通産省もそのころ、日本の小売業の近代化を目指す、ということで、ボランタリーチェーンを推進していて、年に2回、アメリカ、ヨーロッパのチェーンストアの成功された経営者を日本に呼んで日本でセミナーをやっていました。
そのセミナーにいつも出席させていただいて、セミナーが終わった後、その経営者の方々を紹介していただき名刺交換をしながら、いろいろと自分を売り込んで、できたらぜひ研修させてほしいとお願いしていたんですね。
そうするうちにアポイントが取れるようになりました。
当時は観光では海外には行けませんでした。海外に行くためには業務ビザが必要で、アポイントを集めて、通産省にも応援していただき申請を出して、業務ビザを取得しました。
【SW】家族は大反対だったとか。
【大久保社長】そうですね(笑)。帰ったら米屋を
継いで日本一にするからと約束をして、何とか説得しました。
最初に行ったのが、アメリカのカリフォルニアのCGCというスーパーの共同仕入れ機構でした。
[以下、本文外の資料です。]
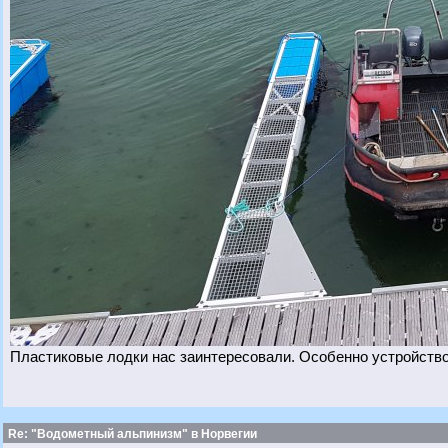
Пластиковые лодки нас заинтересовали. Особенно устройств
Re: "Водометный альпинизм" в Норвегии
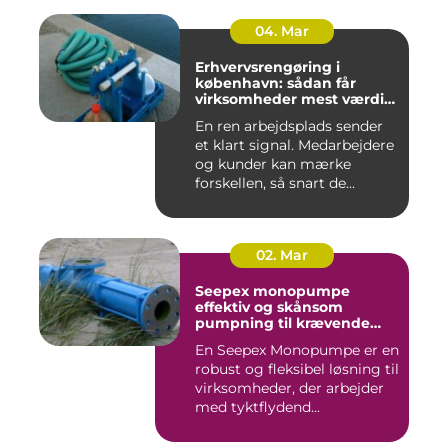
04. Mar
Erhvervsrengøring i
københavn: sådan får
virksomheder mest værdi
for pengene
En ren arbejdsplads sender
et klart signal. Medarbejdere
og kunder kan mærke
forskellen, så snart de...
02. Mar
Seepex monopumpe
effektiv og skånsom
pumpning til krævende
opgaver
En Seepex Monopumpe er en
robust og fleksibel løsning til
virksomheder, der arbejder
med tyktflydend...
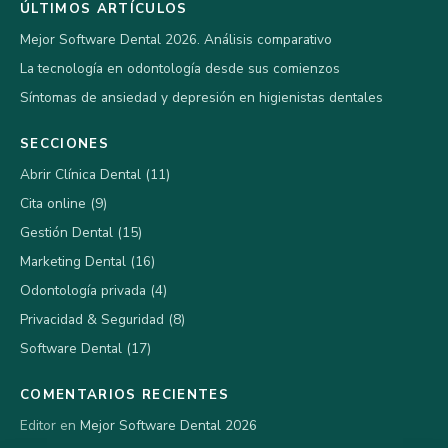
ÚLTIMOS ARTÍCULOS
Mejor Software Dental 2026. Análisis comparativo
La tecnología en odontología desde sus comienzos
Síntomas de ansiedad y depresión en higienistas dentales
SECCIONES
Abrir Clínica Dental (11)
Cita online (9)
Gestión Dental (15)
Marketing Dental (16)
Odontología privada (4)
Privacidad & Seguridad (8)
Software Dental (17)
COMENTARIOS RECIENTES
Editor en
Mejor Software Dental 2026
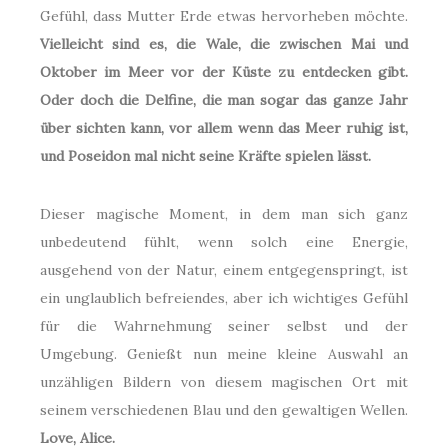
Gefühl, dass Mutter Erde etwas hervorheben möchte.
Vielleicht sind es, die Wale, die zwischen Mai und
Oktober im Meer vor der Küste zu entdecken gibt.
Oder doch die Delfine, die man sogar das ganze Jahr
über sichten kann, vor allem wenn das Meer ruhig ist,
und Poseidon mal nicht seine Kräfte spielen lässt.
Dieser magische Moment, in dem man sich ganz
unbedeutend fühlt, wenn solch eine Energie,
ausgehend von der Natur, einem entgegenspringt, ist
ein unglaublich befreiendes, aber ich wichtiges Gefühl
für die Wahrnehmung seiner selbst und der
Umgebung. Genießt nun meine kleine Auswahl an
unzähligen Bildern von diesem magischen Ort mit
seinem verschiedenen Blau und den gewaltigen Wellen.
Love, Alice.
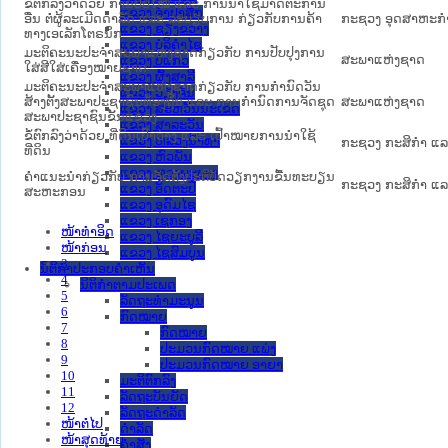
ຂໍ້ຕົກລົງວ່າດ້ວຍ ການປັບໃໝ ແລະ ການນຳໃຊ້ມາດຕະການ
ແຂວງ ຈໍາປາສັກ
ອື່ນ ຕໍ່ຜູ້ລະເມີດດຳລັດ ແລະ ລະບຽບການ ກ່ຽວກັບການຄ້າ
ກະຊວງ ອຸດສາຫະກ
ແຂວງ ຊຽງຂວາງ
ທາງເອເລັກໂຕຣນິກ
ແຂວງ ບໍລິຄໍາໄຊ
ມະຕິຄະນະປະຈຳສະພາແຫ່ງຊາດກ່ຽວກັບ ການປັບປຸງການ
ສະພາແຫ່ງຊາດ
ແຂວງ ບໍ່ແກ້ວ
ໃສ່ສີໃສ່ເຄື່ອງໝາຍຊາດ
ແຂວງ ຜົ້ງສາລີ
ມະຕິຄະນະປະຈຳສະພາແຫ່ງຊາດກ່ຽວກັບ ການກຳນົດວັນ
ແຂວງ ວຽງຈັນ
ສ້າງຕັ້ງສະພາປະຊາຊົນທ້ອງຖິ່ນ ແລະ ການກຳນົດການຈັດຊຸດ
ສະພາແຫ່ງຊາດ
ແຂວງ ສະຫວັນນະເຂດ
ສະພາປະຊາຊົນຂັ້ນແຂວງ
ແຂວງ ສາລະວັນ
ຂໍ້ຕົກລົງວ່າດ້ວຍ ທີ່ດິນເປົ່າວ່າງ ແລະ ເປົ້າໝາຍການນຳໃຊ້
ແຂວງ ຫລວງນໍ້າທາ
ກະຊວງ ກະສິກຳ ແລະ
ທີ່ດິນ
ແຂວງ ຫົວພັນ
ແຂວງ ຫຼວງພະບາງ
ຄຳແນະນຳກ່ຽວກັບ ການຈັດຕັ້ງປະຕິບັດວຽກງານຂື້ນທະບຽນ
ກະຊວງ ກະສິກຳ ແລະ
ແຂວງ ອັດຕະປື
ສະຫະກອນ
ແຂວງ ອຸດົມໄຊ
ແຂວງ ເຊກອງ
ໜ້າທໍາອິດ
ແຂວງ ໄຊຍະບູລີ
ໜ້າກ່ອນ
ແຂວງ ໄຊສົມບູນ
3
ນິຕິກໍາປະກອບຄໍາເຫັນ
4
ນິຕິກໍາຕາມປະເພດ
5
ລັດຖະທໍາມະນູນ
6
ກົດໝາຍ
7
ກົດໝາຍ
8
ປະມວນກົດໝາຍ ແພ່ງ
9
ປະມວນກົດໝາຍ ອາຍາ
10
ມະຕິຕົກລົງ
11
ລັດຖະບັນຍັດ
12
ລັດຖະດໍາລັດ
ໜ້າຕໍ່ໄປ
ດໍາລັດ
ໜ້າສຸດທ້າຍ
ຄໍາສັ່ງ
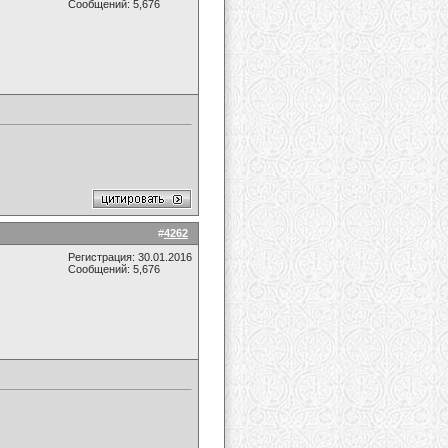
Сообщений: 5,676
#
4262
Регистрация: 30.01.2016
Сообщений: 5,676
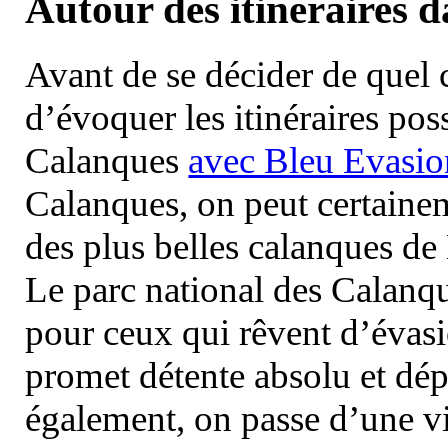
Autour des itinéraires 
Avant de se décider de quel ci
d’évoquer les itinéraires pos
Calanques
avec Bleu Evasio
Calanques, on peut certainem
des plus belles calanques de
Le parc national des Calanq
pour ceux qui rêvent d’évasi
promet détente absolu et dép
également, on passe d’une vi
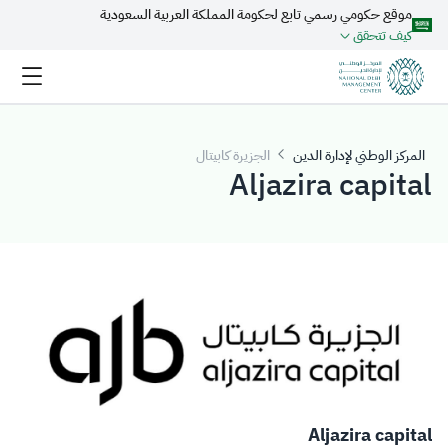
موقع حكومي رسمي تابع لحكومة المملكة العربية السعودية
تخطي إلى المحتوى الرئيسي
كيف تتحقق
المركز الوطني لإدارة الدين
الجزيرة كابيتال
Aljazira capital
Aljazira capital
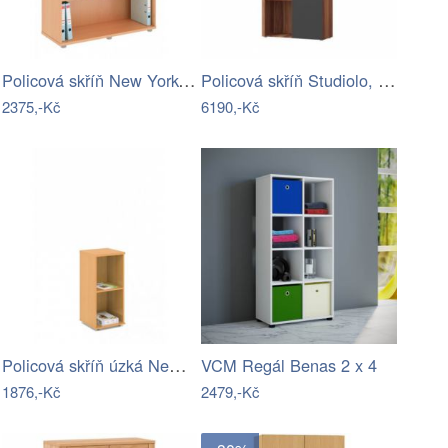
Policová skříň New York-office H163-LZ
Policová skříň Studiolo, švestka / šedý…
2375,-Kč
6190,-Kč
Policová skříň úzká New York SC53-04-LZ
VCM Regál Benas 2 x 4
1876,-Kč
2479,-Kč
週7日のうち5日間はお店で働いて、2日間は本部で勉強してという繰り返しでしたね。
それから「商業界」の前主幹の倉本先生にご紹介いただいた、南カリフォルニア大学の教授で、流通で有名なマギニスさんという先生がいらっしゃいまして、私もカリフォルニアにいましたので、何度もお会いしてメーシーズや、セブンイレブンの
当時の親会社のサウスランド社などに紹介状を書いていただき、訪問して勉強させてもらうというようなこともしていました。
【SW】その頃、日本の企業が研修でアメリカに行くとしてもそれは組織で行かれたわけですよね。お金の問題もあり、単身で行かれた方というのは少なかったのではないですか?
【大久保社長】少なかったでしょうね。
私がアメリカに行く時、船のお金は片道分だけ親から出してもらいました。あとは全部現地で働いて、
給料をもらってやっていくことにしていました。
当時読売広告社の給料は月3万円。当時は1ドル=360円ですから、およそ1か月80ドルですね。
アメリカでの初任給は1週間で100ドルでした(笑)。なおかつ私は正味2年間海外にいたんですが、
2年間の間、いっさいホテルに泊まっていないんですよ。全部ホームステイなので費用はかからないんですね。それなのに収入はそれこそ日本の3倍、4倍もらっていましたから、最終的に日本に帰ってきたときはお金がたくさんたまっていました。(笑)。
【SW】アメリカへは船で行かれたのですね。
【大久保社長】そのころ飛行機は高くてね。まだ
プロペラですので、日本航空のサンフランシスコ便があったのですが、途中、ウェーク島で一度給油して、さらにハワイ島で給油をしなければならないという時代でした。それでも片道、私の給料が
3万円の頃、給料の4ヶ月分の12万円でした。私が乗った船はアメリカン・プレジデント・ラインの船底ですが、でも確か給料の2か月分強の7万円くらいでした。